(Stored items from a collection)
*** Block opens ***

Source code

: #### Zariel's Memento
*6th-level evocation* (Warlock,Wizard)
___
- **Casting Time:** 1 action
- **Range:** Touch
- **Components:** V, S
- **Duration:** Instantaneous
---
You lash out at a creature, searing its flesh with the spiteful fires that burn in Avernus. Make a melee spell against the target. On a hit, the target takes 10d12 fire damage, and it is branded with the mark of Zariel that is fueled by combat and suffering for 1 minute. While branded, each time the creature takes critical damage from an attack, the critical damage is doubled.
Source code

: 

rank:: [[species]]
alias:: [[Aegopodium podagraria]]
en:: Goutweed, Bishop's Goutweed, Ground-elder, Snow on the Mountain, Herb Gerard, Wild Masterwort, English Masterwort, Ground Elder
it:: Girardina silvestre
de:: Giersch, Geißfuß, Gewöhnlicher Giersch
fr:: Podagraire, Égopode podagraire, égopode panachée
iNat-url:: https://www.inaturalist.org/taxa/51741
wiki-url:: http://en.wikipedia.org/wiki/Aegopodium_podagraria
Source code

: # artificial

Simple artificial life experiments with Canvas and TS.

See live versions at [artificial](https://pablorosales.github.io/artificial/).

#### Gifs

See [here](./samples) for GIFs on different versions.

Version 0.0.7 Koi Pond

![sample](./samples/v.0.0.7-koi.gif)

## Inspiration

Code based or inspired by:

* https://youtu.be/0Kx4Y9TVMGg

*** Block closes ***

Your assignment:
Say how many lines of these records hold the string "samples", giving the number and no other words.

Solved exercise:
2